* _Brief_: Only an exact copy is wanted: the lines from the one holding "hfov_deg: 43.8" through the last line below, minus the pictures.

[[ Task inputs, beginning ]]

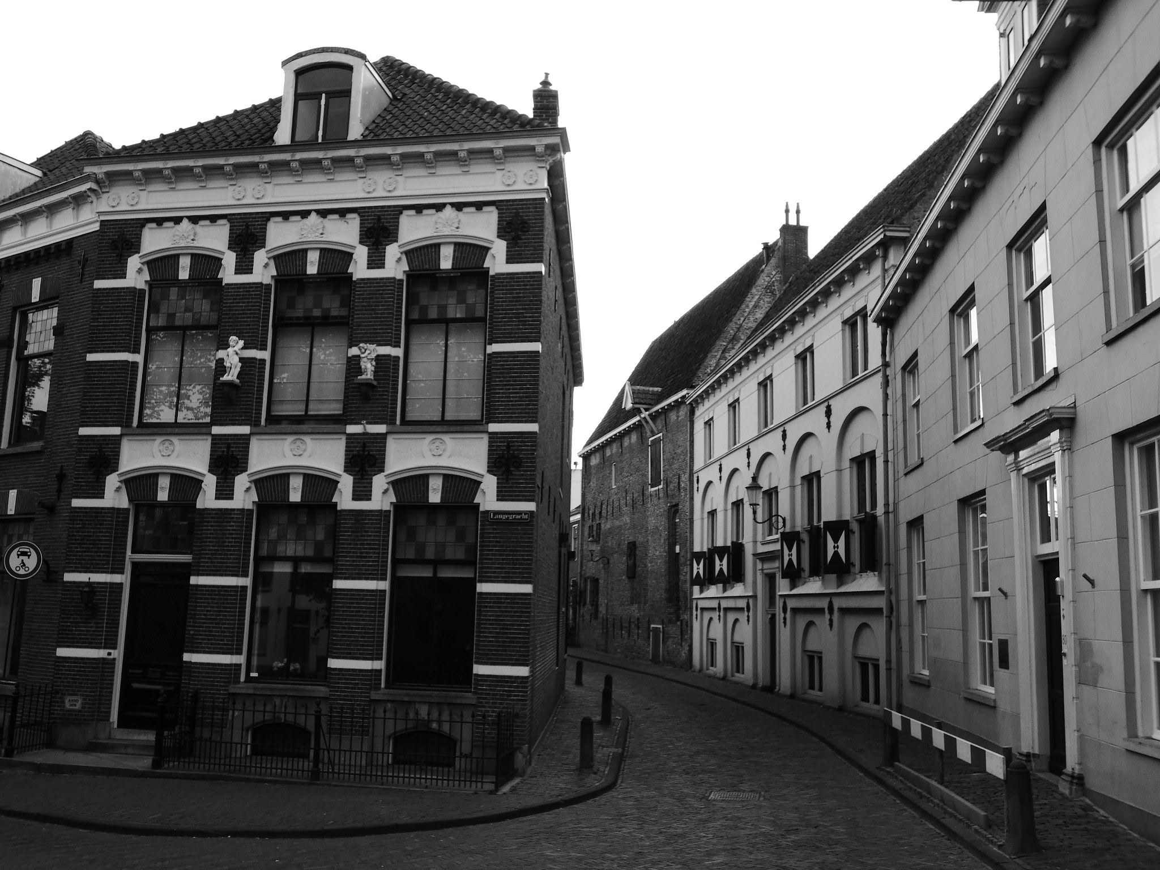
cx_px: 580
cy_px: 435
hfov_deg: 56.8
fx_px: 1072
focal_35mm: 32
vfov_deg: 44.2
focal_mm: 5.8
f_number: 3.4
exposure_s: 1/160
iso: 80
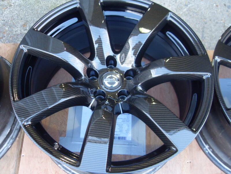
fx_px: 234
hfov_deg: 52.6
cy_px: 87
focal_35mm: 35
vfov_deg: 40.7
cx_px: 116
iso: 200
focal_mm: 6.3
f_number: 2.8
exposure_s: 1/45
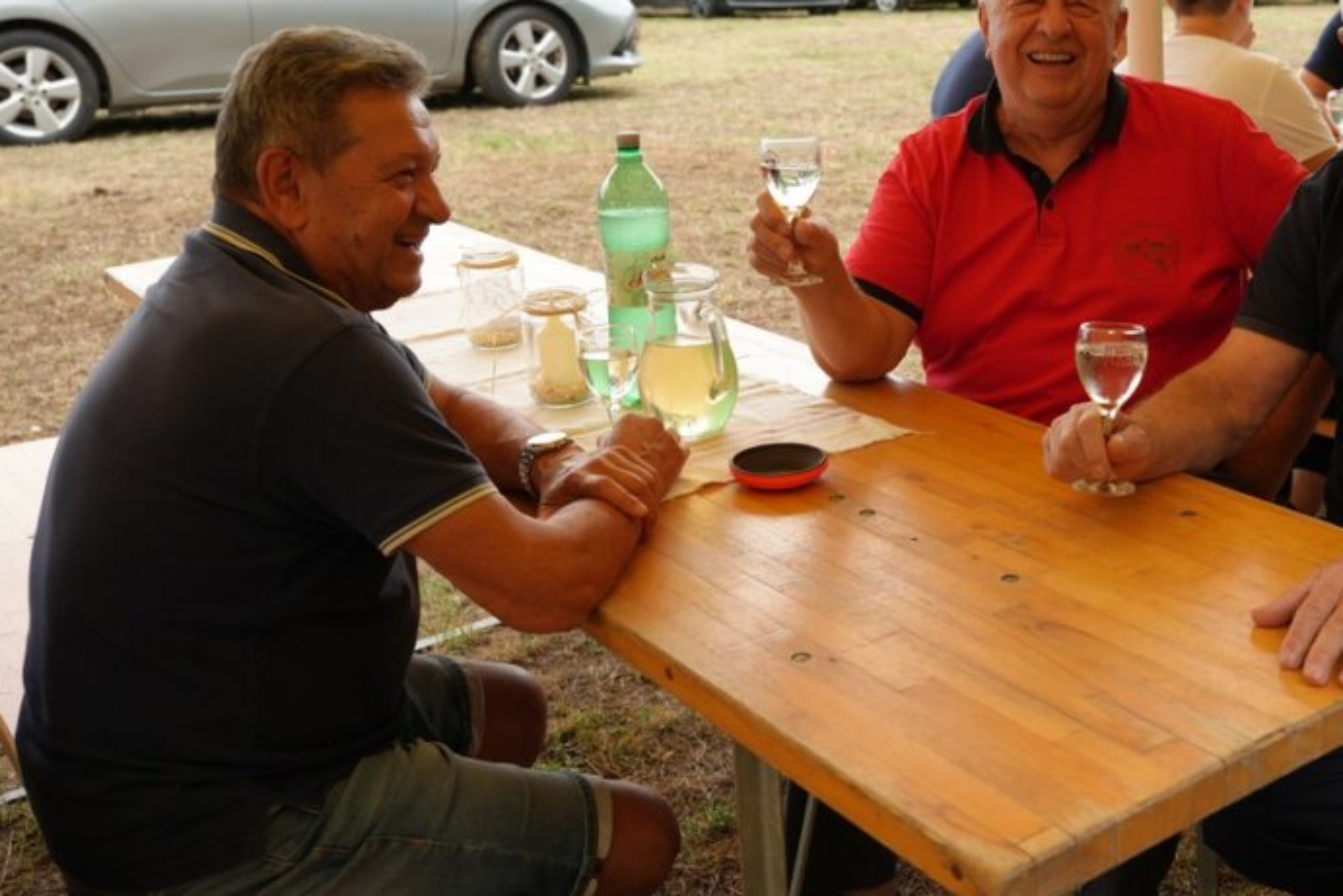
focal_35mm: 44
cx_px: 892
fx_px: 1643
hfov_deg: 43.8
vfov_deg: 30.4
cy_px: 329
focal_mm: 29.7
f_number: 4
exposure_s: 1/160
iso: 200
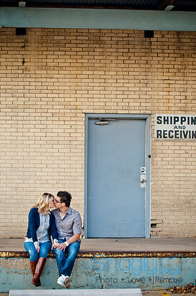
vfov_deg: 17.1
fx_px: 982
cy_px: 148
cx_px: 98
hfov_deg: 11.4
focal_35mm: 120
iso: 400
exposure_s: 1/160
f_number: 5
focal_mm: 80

[[ Task inputs, end ]]

* _Task answer_:
hfov_deg: 43.8
vfov_deg: 30.4
cy_px: 329
focal_mm: 29.7
f_number: 4
exposure_s: 1/160
iso: 200
vfov_deg: 17.1
fx_px: 982
cy_px: 148
cx_px: 98
hfov_deg: 11.4
focal_35mm: 120
iso: 400
exposure_s: 1/160
f_number: 5
focal_mm: 80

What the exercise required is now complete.